── ENTRIES ──
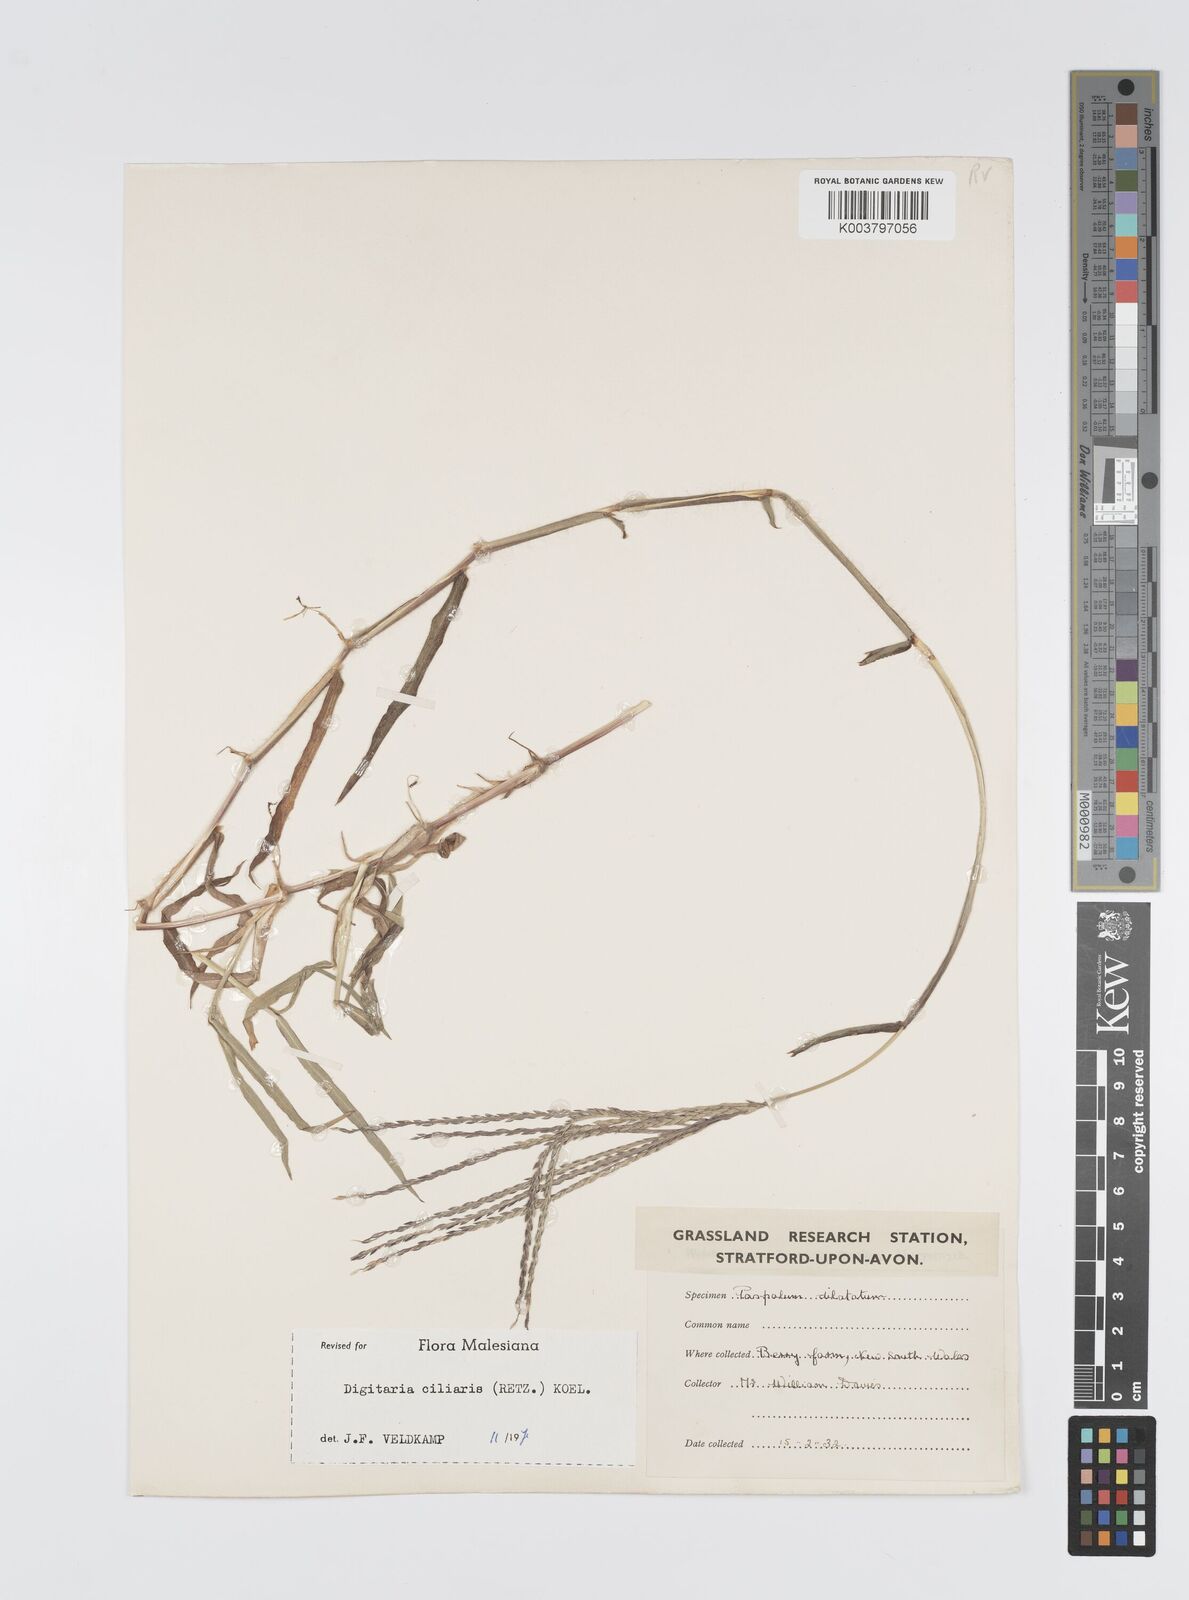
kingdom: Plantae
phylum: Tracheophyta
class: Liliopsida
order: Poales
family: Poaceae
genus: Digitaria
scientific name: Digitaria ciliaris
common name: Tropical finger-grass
───
**SET TASK:** Give back every line of the records above unchanged, leaving out the pictures.

**ANSWER TO THIS PROBLEM:**
kingdom: Plantae
phylum: Tracheophyta
class: Liliopsida
order: Poales
family: Poaceae
genus: Digitaria
scientific name: Digitaria ciliaris
common name: Tropical finger-grass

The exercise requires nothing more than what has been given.